‘Tis the season to eat, drink, and be merry—and also not work your way into debt. The holidays are fun, but all of the extra expenses can add up quickly and throw your budget completely off track. But it doesn’t need to be that way!
With a little planning you can make it through the festive season without overspending and start 2016 on the right foot, financially.
1. Cutback on unnecessary spending
While the holiday period can feel like the perfect time to excuse pretty much any expenditure, making small adjustments and saving just a little bit of extra cash can really go a long way in covering some of your extra holiday spending. Whether it be skipping dinners out, bringing your lunch to work, or eliminating a morning coffee run, cutting back on these small things helps you enjoy spending for the holidays, guilt-free.
Participating in November’s #TEG30DAYCHALLENCE is a great way to excercise your small savings habits. Tell us what you’re doing to save, how much you plan to stash away and why, on Instagram. Tag your photo with #TEG30DayChallenge and keep us posted throughout the month on how it’s going. We’ll be posting ten of our favorite savings stories and be giving away two $250 Visa gift cards to give a little extra oomph to your efforts.
2. Earn more
Saving and budgeting wisely can only get you so far. If you need a little extra cash to fully enjoy the holiday season, look for ways to earn extra money on the side. There are always opportunities for part-time seasonal help in retail stores, but if you’re looking for something a bit more flexible, consider spending a few nights babysitting or doing some odd jobs using Task Rabbit. You could also do your spring-cleaning a little early and sell any items you no longer want on e-bay.
3. Make a list and a budget
No one likes the awkwardness of forgetting a key person on their holiday gift list. Creating a list will not only help you avoid this situation, but it can help you keep your gift giving spending in check. List out everything you plan to spend money on (include gifts, holiday outfits, entertaining costs) and the amount you’ve budgeted to spend. Keep this list and budget top of mind each time you buy another holiday item.
Spending a lot of money on a gift doesn’t necessarily make it a good gift.
4. Create a separate savings account for holiday spending
Even when you think you’re paying attention to your spending, little things can add up and derail your holiday budget. Create a separate holiday bank account so it’s easy to see exactly what you’ve spent and what is remaining. Every time you save a little from #TEG30DAYCHALLENGE or earn a little extra money, put that cash in your holiday savings account. Bonus: Keep this account for next year and start contributing to it earlier. Putting away small amounts (even $25) each month can really add up over the year.
5. Focus on thoughtful giving
Spending a lot of money on a gift doesn’t necessarily make it a good gift.
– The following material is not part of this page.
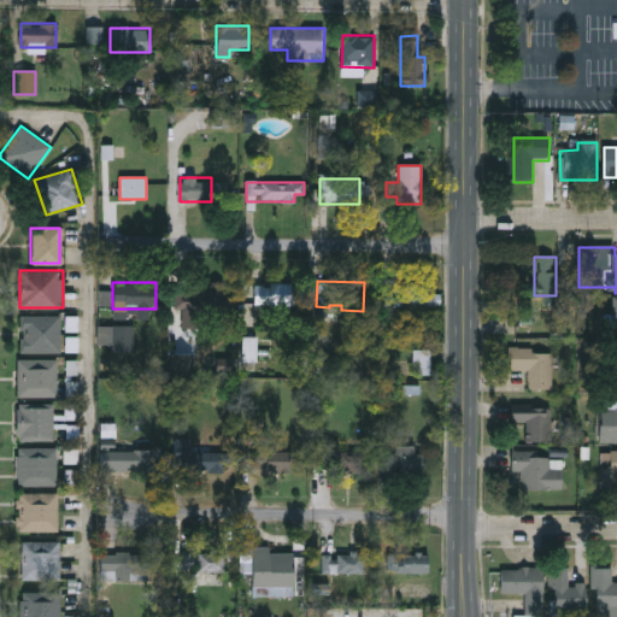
[(254,303),(254,282),(294,282),(294,303),(254,303)]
It’s easy to get wrapped up in the sales or the idea that you need to spend a certain amount on a gift, but the old adage really does hold true: It’s the thought that counts. Take some time to really think about what the people on your gift list would enjoy. The best gift I ever gave my Dad was a copy of a hard to find movie he had raved about. It cost $14.99 but he appreciated it more than a present 10 times the price.
6. Get creative with celebrations
If you love entertaining during the holidays, but hate how much it can cost to have people over, get creative with your party. Invite your girlfriends over for a cookie making party or host a cookie exchange or host a potluck dinner party where each person brings their favorite holiday dish. It’s easier, cheaper, and probably more fun!